Es war eindeutig Mord aus dem Hinterhalt. Das Motiv: Rache. Tatwaffe: eine Flinte. Das Opfer ist bis heute unvergessen, auch weil Hegering und Heimatverein immer wieder erinnern an Paul Gustav Töfflinger. Er wurde am Abend des 30. Mai 1914 auf dem Weg von der Hohen Heide zum Burenbrock in Grafenwald erschossen.

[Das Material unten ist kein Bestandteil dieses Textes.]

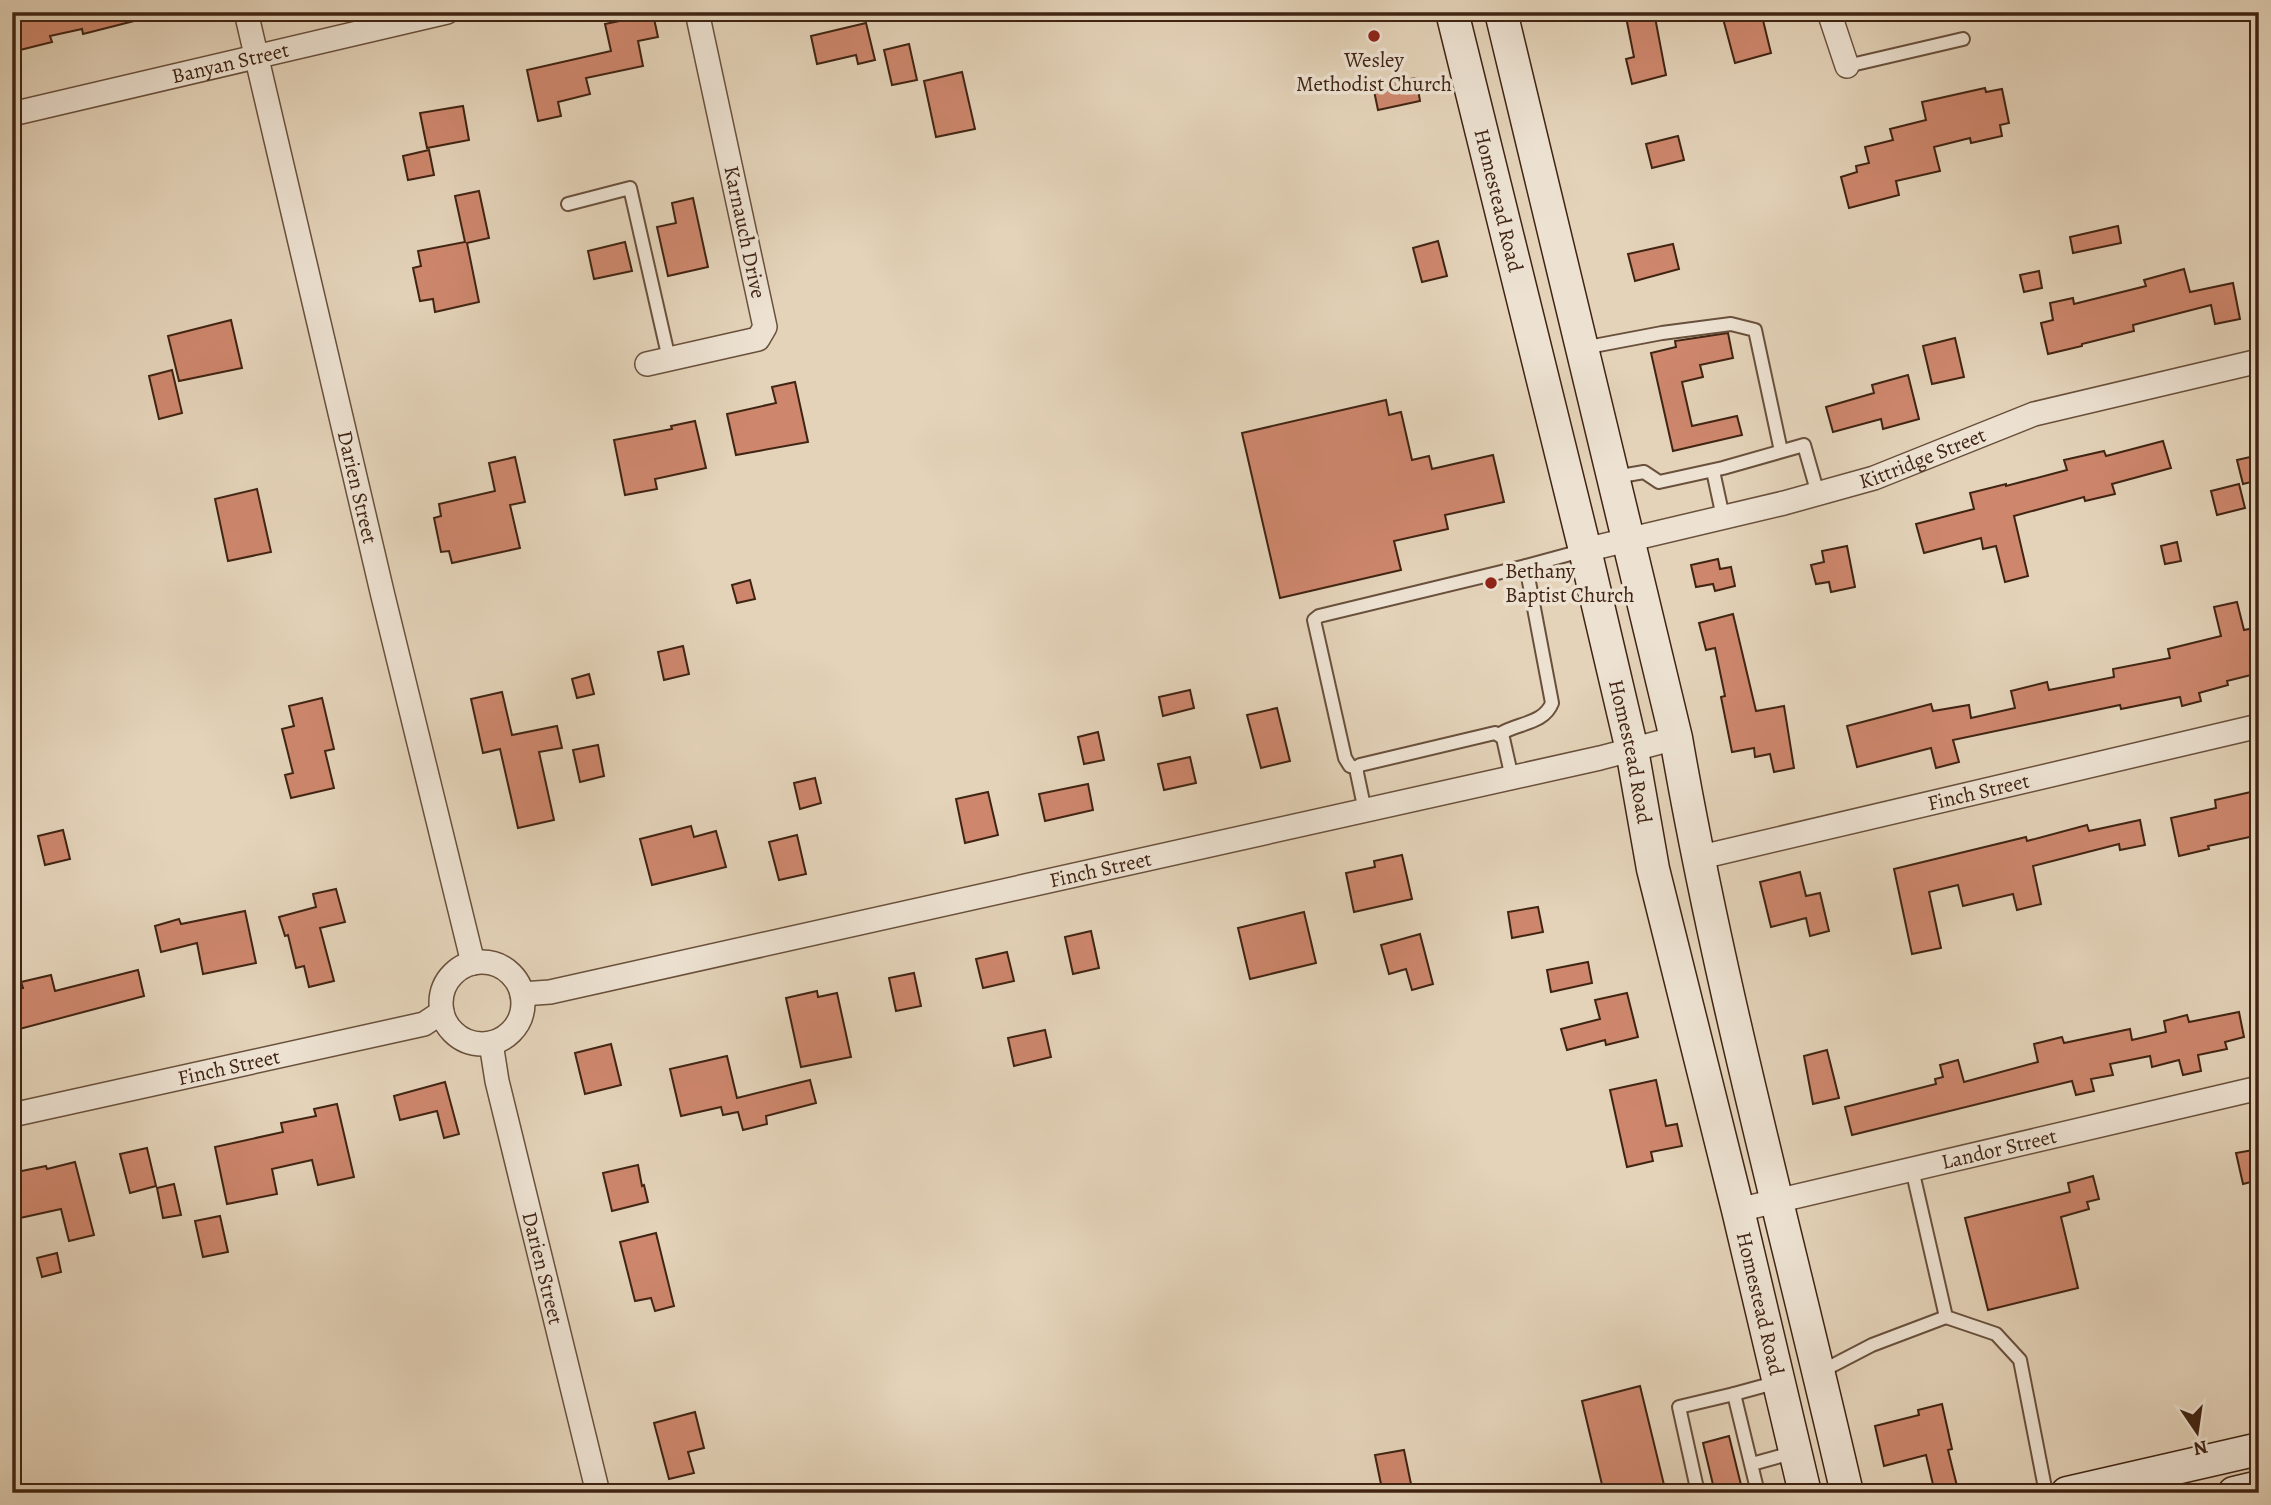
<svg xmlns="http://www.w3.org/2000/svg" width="2271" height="1505" font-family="Alegreya,serif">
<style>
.building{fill:#ce876d;stroke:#402413;stroke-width:2}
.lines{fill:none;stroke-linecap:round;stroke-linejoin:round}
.lane-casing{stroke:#69503c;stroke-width:16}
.street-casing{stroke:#69503c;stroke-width:26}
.secondary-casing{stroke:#402413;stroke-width:35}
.lane{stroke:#ede2d2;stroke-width:12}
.street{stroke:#ede2d2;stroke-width:23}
.secondary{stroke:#ede2d2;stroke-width:32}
.poi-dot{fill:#8f2418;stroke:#ede2d2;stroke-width:2.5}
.labels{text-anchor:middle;stroke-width:7;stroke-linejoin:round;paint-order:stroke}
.poi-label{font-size:21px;fill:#402413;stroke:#ede2d2}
.street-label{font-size:21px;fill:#402413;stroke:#ede2d2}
</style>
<rect width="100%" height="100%" fill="#e4d3b9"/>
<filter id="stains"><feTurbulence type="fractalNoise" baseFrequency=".00286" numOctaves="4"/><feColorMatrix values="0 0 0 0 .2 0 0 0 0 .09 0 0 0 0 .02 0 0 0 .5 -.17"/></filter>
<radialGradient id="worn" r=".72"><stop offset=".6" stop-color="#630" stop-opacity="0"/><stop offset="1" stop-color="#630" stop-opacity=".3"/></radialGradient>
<g class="building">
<polygon points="12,12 145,12 146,18 83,34 82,29 50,36 52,42 16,51 15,45 12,45"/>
<polygon points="1625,12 1654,12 1666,75 1632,84 1626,59 1634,57"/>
<polygon points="1732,12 1761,12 1771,53 1735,63 1722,15"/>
<polygon points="653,14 658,37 638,41 643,66 586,78 590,94 558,102 561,116 538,121 527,70 611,51 605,24"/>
<polygon points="866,23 875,60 858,64 856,55 817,64 811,36"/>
<polygon points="909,44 917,80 892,85 884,50"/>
<polygon points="962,72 975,129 936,137 924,81"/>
<polygon points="1416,78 1420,101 1378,110 1373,86"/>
<polygon points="1985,88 1986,92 2002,89 2009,123 2000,125 2002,136 1971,143 1970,138 1934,147 1940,171 1896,181 1899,195 1849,208 1841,177 1857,172 1856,166 1869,163 1865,147 1893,140 1890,129 1926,120 1922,102"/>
<polygon points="463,106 469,140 427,148 420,113"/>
<polygon points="1678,136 1684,160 1652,168 1646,144"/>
<polygon points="429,150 434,175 408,180 403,156"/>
<polygon points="479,191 489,238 467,243 479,302 435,312 433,299 420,301 413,268 421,266 418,251 465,242 455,196"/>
<polygon points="693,198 708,267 668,276 657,227 676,223 672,203"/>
<polygon points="2118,226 2121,243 2073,253 2070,237"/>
<polygon points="1438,241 1447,276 1422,282 1413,248"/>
<polygon points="625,242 632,271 594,279 588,251"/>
<polygon points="1673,244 1679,269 1635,281 1628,254"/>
<polygon points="2184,269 2190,292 2233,283 2240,319 2215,324 2211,305 2133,325 2134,331 2082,344 2082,346 2048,354 2041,323 2053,320 2050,303 2073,298 2074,304 2146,286 2144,280"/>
<polygon points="2039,271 2042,288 2024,292 2020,275"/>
<polygon points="231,320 242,368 179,381 168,336"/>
<polygon points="1728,333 1733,358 1700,365 1703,377 1682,382 1692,426 1737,416 1742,435 1673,451 1651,353 1676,347 1675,341"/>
<polygon points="1955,338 1964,377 1932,384 1923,346"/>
<polygon points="172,370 182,413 159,419 149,376"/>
<polygon points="1908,375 1919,419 1883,429 1881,419 1833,432 1826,407 1874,393 1872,385"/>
<polygon points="795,382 808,442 736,455 727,414 776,403 772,387"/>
<polygon points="1386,400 1389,415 1401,412 1412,460 1429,456 1432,469 1493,455 1504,502 1445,515 1448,529 1394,541 1401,570 1280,598 1242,433"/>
<polygon points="695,421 706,468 655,479 657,489 625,495 614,440 672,429 671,426"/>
<polygon points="2163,441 2171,468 2112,484 2115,494 2085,501 2084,497 2014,516 2028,576 2005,582 1996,546 1983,549 1981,538 1924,553 1916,524 1974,509 1970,493 2006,484 2006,486 2067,470 2064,460 2104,451 2106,456"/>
<polygon points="2259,455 2259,480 2243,484 2237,460"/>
<polygon points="515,457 525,502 510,505 520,548 452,563 449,551 441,552 434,518 441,516 439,504 495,491 489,463"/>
<polygon points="2239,484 2245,508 2217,515 2211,491"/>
<polygon points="257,489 271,552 228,561 215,499"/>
<polygon points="2177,542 2181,561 2165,564 2161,546"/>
<polygon points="1847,546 1855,587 1831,592 1829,582 1816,584 1811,565 1824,562 1822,551"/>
<polygon points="1718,559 1720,569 1731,567 1735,586 1715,591 1713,584 1696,587 1691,565"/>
<polygon points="750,580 755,599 737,603 732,585"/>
<polygon points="2237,602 2244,630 2259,627 2259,673 2227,681 2228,685 2199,693 2201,701 2182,706 2180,697 2121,709 2120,705 1953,740 1959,762 1936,768 1931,748 1857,767 1847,726 1931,704 1933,711 1969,705 1971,718 2015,708 2011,691 2047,682 2049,690 2114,677 2113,669 2170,658 2168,649 2221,636 2214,607"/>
<polygon points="1733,614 1756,711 1784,706 1794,768 1774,772 1770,754 1755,757 1754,748 1732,752 1721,697 1725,696 1715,648 1706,650 1699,623"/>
<polygon points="683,646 689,674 664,680 658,652"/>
<polygon points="589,674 594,694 577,698 572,679"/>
<polygon points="1190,690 1194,708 1163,716 1159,697"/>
<polygon points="502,692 512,735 557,726 562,748 539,752 554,820 518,828 500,749 483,753 471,699"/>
<polygon points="322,698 334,749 325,751 334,788 291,798 285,775 293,773 282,729 294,726 289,706"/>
<polygon points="1277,708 1290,761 1261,768 1247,715"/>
<polygon points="1098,732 1104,760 1084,764 1078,737"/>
<polygon points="598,745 604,776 580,782 573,750"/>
<polygon points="1190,757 1196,783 1164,790 1158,764"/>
<polygon points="815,778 821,803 800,809 794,783"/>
<polygon points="1088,784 1093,810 1045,821 1039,794"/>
<polygon points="988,792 998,835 965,843 956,799"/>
<polygon points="2251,792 2259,835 2208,846 2209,849 2179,856 2171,818 2216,808 2215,800"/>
<polygon points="2140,820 2145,845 2120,850 2119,844 2033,866 2041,904 2017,910 2013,894 1963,906 1958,885 1929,892 1941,948 1912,954 1894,869 2026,837 2027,841 2087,825 2089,831"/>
<polygon points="691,826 694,837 716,831 726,867 652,885 640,839"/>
<polygon points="63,830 70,859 45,865 38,836"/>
<polygon points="797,835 806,874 779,880 769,842"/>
<polygon points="1402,855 1412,899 1354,912 1346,873 1375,867 1374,861"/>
<polygon points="1800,872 1806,896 1820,893 1829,931 1810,936 1806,918 1771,927 1760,882"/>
<polygon points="336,889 345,922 320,928 334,981 309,987 304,966 296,968 288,935 285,936 279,917 316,907 313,894"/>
<polygon points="1538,907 1543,932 1512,938 1508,912"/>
<polygon points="245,911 256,963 203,974 197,943 161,952 155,926 179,919 181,924"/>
<polygon points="1304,912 1316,963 1250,979 1238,928"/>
<polygon points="1091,931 1099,968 1073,974 1065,937"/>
<polygon points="1420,934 1433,984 1412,990 1406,969 1389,974 1381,945"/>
<polygon points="1007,952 1014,981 983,988 976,959"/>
<polygon points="1588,962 1592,983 1551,992 1547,970"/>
<polygon points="138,970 144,996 12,1031 12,991 23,988 21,982 51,975 55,991"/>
<polygon points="914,973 921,1006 896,1011 889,978"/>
<polygon points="817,991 818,997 837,993 851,1057 801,1067 786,998"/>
<polygon points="1627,993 1638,1037 1606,1045 1605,1040 1567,1050 1561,1029 1600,1019 1595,1000"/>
<polygon points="2239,1012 2244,1037 2225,1042 2227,1049 2198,1055 2201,1071 2183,1075 2179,1060 2152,1067 2150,1056 2110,1064 2113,1075 2091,1079 2094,1091 2076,1095 2072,1081 1852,1135 1845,1107 1936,1084 1935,1079 1943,1077 1940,1065 1958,1060 1964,1082 2038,1062 2034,1044 2062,1037 2064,1043 2130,1029 2132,1040 2166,1032 2164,1021 2187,1015 2189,1022"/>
<polygon points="1045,1030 1051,1057 1014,1066 1008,1038"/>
<polygon points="611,1044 621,1085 585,1094 575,1053"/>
<polygon points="1827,1050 1839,1098 1813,1104 1804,1056"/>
<polygon points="727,1056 737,1098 810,1080 816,1103 766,1116 767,1124 743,1130 738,1112 723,1115 721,1107 681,1116 670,1069"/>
<polygon points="1656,1080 1666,1126 1677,1124 1682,1146 1651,1152 1653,1161 1627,1167 1610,1090"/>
<polygon points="445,1082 459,1134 444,1138 437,1111 400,1120 394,1096"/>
<polygon points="337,1104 354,1177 318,1185 312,1160 272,1169 277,1194 227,1204 215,1147 283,1132 281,1123 316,1116 314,1109"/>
<polygon points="147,1148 156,1186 130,1193 120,1154"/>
<polygon points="2259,1149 2259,1180 2243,1184 2236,1153"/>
<polygon points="75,1162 94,1235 69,1241 61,1209 20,1218 12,1173 46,1166 47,1169"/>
<polygon points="638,1165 642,1186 644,1185 648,1202 612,1211 603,1173"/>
<polygon points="2093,1176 2099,1199 2087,1202 2089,1209 2061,1217 2078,1288 1988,1310 1965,1218 2070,1192 2068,1183"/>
<polygon points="174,1184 181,1215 163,1218 157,1188"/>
<polygon points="220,1216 228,1252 203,1257 195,1221"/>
<polygon points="656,1233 674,1306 655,1311 651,1298 635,1301 620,1242"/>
<polygon points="57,1253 61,1272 42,1277 37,1258"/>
<polygon points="1640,1386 1666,1493 1604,1493 1582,1401"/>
<polygon points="1942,1404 1952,1449 1948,1450 1958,1490 1935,1493 1926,1455 1884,1466 1875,1426 1919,1415 1918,1410"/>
<polygon points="695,1412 704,1448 688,1452 694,1473 669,1479 654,1423"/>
<polygon points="1729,1436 1743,1493 1715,1493 1703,1443"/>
<polygon points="1404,1450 1411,1484 1382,1489 1375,1455"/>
</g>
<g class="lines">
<g class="lane-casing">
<g id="lane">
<polyline points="1847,66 1963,39"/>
<polyline points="568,204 630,188 669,359"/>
<polyline points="1583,348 1662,333 1731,324 1755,330 1781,451"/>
<polyline points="1713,471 1723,517"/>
<polyline points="1615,477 1644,472 1659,482 1723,468 1804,445 1818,494"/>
<path d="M1500,734C1517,723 1544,724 1552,703L1526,566L1585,550"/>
<polyline points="1357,768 1350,766 1345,758 1314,620 1319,616 1526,566"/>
<polyline points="1365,811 1357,773 1357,768 1360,765 1495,733 1503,738 1512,778"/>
<polyline points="1912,1169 1946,1317 1996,1334 2020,1360 2046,1493"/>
<polyline points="1820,1372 1872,1345 1946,1317"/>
<polyline points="1752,1464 1795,1452"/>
<polyline points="1698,1493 1679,1407 1734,1394"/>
<polyline points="1758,1493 1734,1394 1778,1382"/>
</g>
</g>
<g class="street-casing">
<g id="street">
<path id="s1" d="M246,12L383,596L473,963"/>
<polyline points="1829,12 1847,66"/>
<path id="s2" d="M12,114L447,12"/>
<polyline points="647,364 758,339 765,327 697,12"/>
<path id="s3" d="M1585,550L1784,503L1874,478L2034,414L2259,361"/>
<path id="s4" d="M1697,858L2259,726"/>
<circle cx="482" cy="1003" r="41"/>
<path id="s5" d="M522,994L550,992L1600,758L1676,738"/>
<path id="s6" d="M491,1043L497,1081L598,1493"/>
<path id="s7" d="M12,1115L424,1024L442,1012"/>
<path id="s8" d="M1738,1210L2259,1088"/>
</g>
</g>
<g class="secondary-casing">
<g id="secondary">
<path id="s9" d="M1452,12L1585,550L1632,750L1653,869L1738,1210L1805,1493"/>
<path d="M1501,12L1676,738C1720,992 1789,1241 1847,1493"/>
<polyline points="2067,1493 2259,1449"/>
<polyline points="2234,1493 2259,1487"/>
</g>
</g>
<use href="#lane" class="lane"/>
<use href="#street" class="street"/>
<use href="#secondary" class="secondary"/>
</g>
<g class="poi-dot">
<circle cx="1374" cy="36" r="7"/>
<circle cx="1491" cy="583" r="7"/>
</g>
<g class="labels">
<g class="poi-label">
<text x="1374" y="67">Wesley<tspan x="1374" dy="24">Methodist Church</tspan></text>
<text x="1505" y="578" text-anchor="start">Bethany<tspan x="1505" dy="24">Baptist Church</tspan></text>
</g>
<g class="street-label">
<text dy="7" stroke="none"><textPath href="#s2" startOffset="224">Banyan Street</textPath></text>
<text dy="7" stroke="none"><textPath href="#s9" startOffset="194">Homestead Road</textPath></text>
<text transform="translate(745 232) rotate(78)" y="7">Karnauch Drive</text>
<text dy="7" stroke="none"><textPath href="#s3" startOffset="350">Kittridge Street</textPath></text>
<text dy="7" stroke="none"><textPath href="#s1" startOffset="488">Darien Street</textPath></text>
<text dy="7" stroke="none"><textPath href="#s9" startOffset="761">Homestead Road</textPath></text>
<text dy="7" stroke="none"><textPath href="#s4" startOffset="289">Finch Street</textPath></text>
<text dy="7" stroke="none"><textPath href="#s5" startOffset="592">Finch Street</textPath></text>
<text dy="7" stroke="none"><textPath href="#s7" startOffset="222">Finch Street</textPath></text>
<text dy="7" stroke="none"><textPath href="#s8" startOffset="268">Landor Street</textPath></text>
<text dy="7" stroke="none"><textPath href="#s6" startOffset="231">Darien Street</textPath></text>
<text dy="7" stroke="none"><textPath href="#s9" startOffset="1328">Homestead Road</textPath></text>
</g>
</g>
<rect width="2271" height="1505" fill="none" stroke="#e4d3b9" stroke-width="42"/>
<rect x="14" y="14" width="2243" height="1477" fill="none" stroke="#402413" stroke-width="3.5"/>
<rect x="21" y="21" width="2229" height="1463" fill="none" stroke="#402413" stroke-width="2"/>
<g transform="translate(2197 1432) rotate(167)" stroke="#ede2d2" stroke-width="5" paint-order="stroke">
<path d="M0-5L12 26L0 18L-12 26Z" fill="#402413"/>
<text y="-10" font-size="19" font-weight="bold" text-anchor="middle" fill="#402413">N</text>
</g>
<rect width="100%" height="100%" filter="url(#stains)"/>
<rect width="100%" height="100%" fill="url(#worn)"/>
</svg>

Töfflinger war nach seiner Forstlehrer 1904 als Revierförster nach Kirchhellen gekommen. Sein Dienstherr war der König von Preußen, sein Arbeitgeber die aufstrebende Industriefamilie Thyssen aus Mülheim. Zwischen 1896 und 1902 hatte Thyssen große Flächen am Vossundern und der Hohen Heide von Franz May erworben, um das gigantische Kohlenfeld „Nordlicht“ zu erschließen. Doch entsprechende Bohrungen während des ersten Weltkriegs scheiterten; erst im Mai 1960 konnte der Rheinstahl-Konzern auf Prosper IV in Grafenwald die erste Kohle fördern.
Tod auf dem Kontrollgang
Es war gute Jagd in den Thyssen-Revieren. Und so brachte Töfflinger am Abend des 30. Mai 1914 den Thyssen-Direktor Ernst Becker zu einem Ansitz in der Hohen Heide, auf dass er einen dort gesichteten Rehbock vor die Flinte bekäme. Töfflinger selbst machte sich auf einen Kontrollgang ins benachbarte Burenbrock. Dort traf ihn die tödliche Kugel.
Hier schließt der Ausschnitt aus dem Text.